TASK TO CARRY OUT
What this exercise calls for is an exact copy of the data.

--------------------

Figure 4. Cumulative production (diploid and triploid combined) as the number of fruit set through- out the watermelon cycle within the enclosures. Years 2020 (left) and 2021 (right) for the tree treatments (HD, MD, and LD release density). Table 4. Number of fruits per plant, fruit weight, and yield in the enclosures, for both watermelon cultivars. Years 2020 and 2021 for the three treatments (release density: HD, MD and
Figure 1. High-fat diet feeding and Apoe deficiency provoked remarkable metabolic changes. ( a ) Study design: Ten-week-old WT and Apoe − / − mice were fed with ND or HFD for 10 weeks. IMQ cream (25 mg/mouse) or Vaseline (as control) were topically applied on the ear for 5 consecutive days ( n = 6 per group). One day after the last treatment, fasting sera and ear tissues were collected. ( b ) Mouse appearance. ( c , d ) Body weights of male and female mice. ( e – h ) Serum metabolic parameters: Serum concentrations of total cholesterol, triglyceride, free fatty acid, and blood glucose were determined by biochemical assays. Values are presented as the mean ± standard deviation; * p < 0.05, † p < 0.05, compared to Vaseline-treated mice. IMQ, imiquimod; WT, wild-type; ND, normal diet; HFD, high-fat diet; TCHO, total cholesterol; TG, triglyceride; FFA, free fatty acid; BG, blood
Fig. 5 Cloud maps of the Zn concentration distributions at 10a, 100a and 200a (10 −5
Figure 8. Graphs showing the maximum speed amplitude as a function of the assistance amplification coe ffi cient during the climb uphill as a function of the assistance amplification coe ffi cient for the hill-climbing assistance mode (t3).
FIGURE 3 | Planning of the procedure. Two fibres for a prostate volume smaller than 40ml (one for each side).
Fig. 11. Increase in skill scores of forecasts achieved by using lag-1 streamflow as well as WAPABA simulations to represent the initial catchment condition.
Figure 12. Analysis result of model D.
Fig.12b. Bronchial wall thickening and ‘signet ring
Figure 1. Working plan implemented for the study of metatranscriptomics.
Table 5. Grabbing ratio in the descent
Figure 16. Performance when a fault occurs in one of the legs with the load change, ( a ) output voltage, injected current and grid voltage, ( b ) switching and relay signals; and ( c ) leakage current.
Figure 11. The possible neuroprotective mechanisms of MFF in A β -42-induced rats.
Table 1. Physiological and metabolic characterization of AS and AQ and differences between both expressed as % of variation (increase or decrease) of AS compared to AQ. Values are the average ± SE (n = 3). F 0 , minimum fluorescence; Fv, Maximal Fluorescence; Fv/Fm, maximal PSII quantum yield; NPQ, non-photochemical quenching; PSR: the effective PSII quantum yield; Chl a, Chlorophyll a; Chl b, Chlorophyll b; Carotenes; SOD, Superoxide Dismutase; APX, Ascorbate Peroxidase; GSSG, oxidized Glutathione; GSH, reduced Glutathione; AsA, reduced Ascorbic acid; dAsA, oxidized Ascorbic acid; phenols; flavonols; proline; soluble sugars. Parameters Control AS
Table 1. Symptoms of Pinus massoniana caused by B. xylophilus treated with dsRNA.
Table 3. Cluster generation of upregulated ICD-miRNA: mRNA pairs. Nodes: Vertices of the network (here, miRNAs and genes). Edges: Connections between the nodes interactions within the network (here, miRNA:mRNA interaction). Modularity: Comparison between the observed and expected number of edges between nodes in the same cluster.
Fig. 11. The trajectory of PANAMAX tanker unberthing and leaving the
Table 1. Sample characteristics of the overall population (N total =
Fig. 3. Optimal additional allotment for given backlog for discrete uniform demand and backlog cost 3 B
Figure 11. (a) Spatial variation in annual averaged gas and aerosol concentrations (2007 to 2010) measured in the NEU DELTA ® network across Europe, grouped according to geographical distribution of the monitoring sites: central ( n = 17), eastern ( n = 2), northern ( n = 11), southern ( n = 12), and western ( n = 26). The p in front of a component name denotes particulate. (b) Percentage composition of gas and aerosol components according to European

--------------------

RESPONSE
Figure 4. Cumulative production (diploid and triploid combined) as the number of fruit set through- out the watermelon cycle within the enclosures. Years 2020 (left) and 2021 (right) for the tree treatments (HD, MD, and LD release density). Table 4. Number of fruits per plant, fruit weight, and yield in the enclosures, for both watermelon cultivars. Years 2020 and 2021 for the three treatments (release density: HD, MD and
Figure 1. High-fat diet feeding and Apoe deficiency provoked remarkable metabolic changes. ( a ) Study design: Ten-week-old WT and Apoe − / − mice were fed with ND or HFD for 10 weeks. IMQ cream (25 mg/mouse) or Vaseline (as control) were topically applied on the ear for 5 consecutive days ( n = 6 per group). One day after the last treatment, fasting sera and ear tissues were collected. ( b ) Mouse appearance. ( c , d ) Body weights of male and female mice. ( e – h ) Serum metabolic parameters: Serum concentrations of total cholesterol, triglyceride, free fatty acid, and blood glucose were determined by biochemical assays. Values are presented as the mean ± standard deviation; * p < 0.05, † p < 0.05, compared to Vaseline-treated mice. IMQ, imiquimod; WT, wild-type; ND, normal diet; HFD, high-fat diet; TCHO, total cholesterol; TG, triglyceride; FFA, free fatty acid; BG, blood
Fig. 5 Cloud maps of the Zn concentration distributions at 10a, 100a and 200a (10 −5
Figure 8. Graphs showing the maximum speed amplitude as a function of the assistance amplification coe ffi cient during the climb uphill as a function of the assistance amplification coe ffi cient for the hill-climbing assistance mode (t3).
FIGURE 3 | Planning of the procedure. Two fibres for a prostate volume smaller than 40ml (one for each side).
Fig. 11. Increase in skill scores of forecasts achieved by using lag-1 streamflow as well as WAPABA simulations to represent the initial catchment condition.
Figure 12. Analysis result of model D.
Fig.12b. Bronchial wall thickening and ‘signet ring
Figure 1. Working plan implemented for the study of metatranscriptomics.
Table 5. Grabbing ratio in the descent
Figure 16. Performance when a fault occurs in one of the legs with the load change, ( a ) output voltage, injected current and grid voltage, ( b ) switching and relay signals; and ( c ) leakage current.
Figure 11. The possible neuroprotective mechanisms of MFF in A β -42-induced rats.
Table 1. Physiological and metabolic characterization of AS and AQ and differences between both expressed as % of variation (increase or decrease) of AS compared to AQ. Values are the average ± SE (n = 3). F 0 , minimum fluorescence; Fv, Maximal Fluorescence; Fv/Fm, maximal PSII quantum yield; NPQ, non-photochemical quenching; PSR: the effective PSII quantum yield; Chl a, Chlorophyll a; Chl b, Chlorophyll b; Carotenes; SOD, Superoxide Dismutase; APX, Ascorbate Peroxidase; GSSG, oxidized Glutathione; GSH, reduced Glutathione; AsA, reduced Ascorbic acid; dAsA, oxidized Ascorbic acid; phenols; flavonols; proline; soluble sugars. Parameters Control AS
Table 1. Symptoms of Pinus massoniana caused by B. xylophilus treated with dsRNA.
Table 3. Cluster generation of upregulated ICD-miRNA: mRNA pairs. Nodes: Vertices of the network (here, miRNAs and genes). Edges: Connections between the nodes interactions within the network (here, miRNA:mRNA interaction). Modularity: Comparison between the observed and expected number of edges between nodes in the same cluster.
Fig. 11. The trajectory of PANAMAX tanker unberthing and leaving the
Table 1. Sample characteristics of the overall population (N total =
Fig. 3. Optimal additional allotment for given backlog for discrete uniform demand and backlog cost 3 B
Figure 11. (a) Spatial variation in annual averaged gas and aerosol concentrations (2007 to 2010) measured in the NEU DELTA ® network across Europe, grouped according to geographical distribution of the monitoring sites: central ( n = 17), eastern ( n = 2), northern ( n = 11), southern ( n = 12), and western ( n = 26). The p in front of a component name denotes particulate. (b) Percentage composition of gas and aerosol components according to European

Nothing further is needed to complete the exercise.